Se l'io è una proliferazione immaginaria, come sostiene per
esempio Lacan, non si capisce fino a che punto siano giustificati tutti quei
romanzi così solidamente strutturati, dalle trame così compatte, che si
presentano come granitici monoliti. «Con questo libro,» vorrebbe dire un
editore o un libraio all’acquirente, porgendo il maneggevole blocco di cemento
armato, «puoi star sicuro che ti vendo un buon prodotto, tenuto insieme dal
rigore sintattico e da una logica ferrea. Sei sicuro che non ti si sfascerà fra
le mani privo di senso.» Il modello del cemento armato è probabilmente il
modello con cui sono costruiti questi parallelepipedi romanzeschi che
promettono la tenuta realistica di matrice ottocentesca, senza infiltrazioni o
bolle d'aria, cioè senza nulla che minacci la coesione interna, neanche un
piccolo dubbio.
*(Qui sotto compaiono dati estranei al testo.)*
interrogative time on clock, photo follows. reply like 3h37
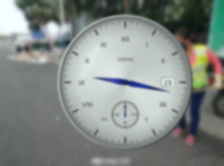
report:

Blocchi pieni di parole tenute insieme con griglie d’acciaio,
forse per far fronte all'elevata competizione: si sa, un vaso di coccio non
viaggia bene in mezzo a vasi di ferro. Ecco, queste narrazioni in cui ogni
personaggio ha un suo carattere definito, un suo destino inscritto nel
carattere, o in cui entrano in relazione soltanto delle maschere sociali più o
meno stereotipate, ci dicono qualcosa di appena un po’ diverso da un saggio
sociologico. Un saggio di sociologia o di economia ha il vantaggio che può
entrare maggiormente nei dettagli, può fornire risposte più precise e
argomentate sul contesto sociale in cui viviamo. Ma perché anche nella prosa
d'immaginazione vengono proposti schemi rigidi, assertivi, convenzionali simili
a fortini inattaccabili? Come a dire: «Non ti vendo un libro, ti vendo un
piccolo fortino in cui trincerarti contro tutte le tue paure».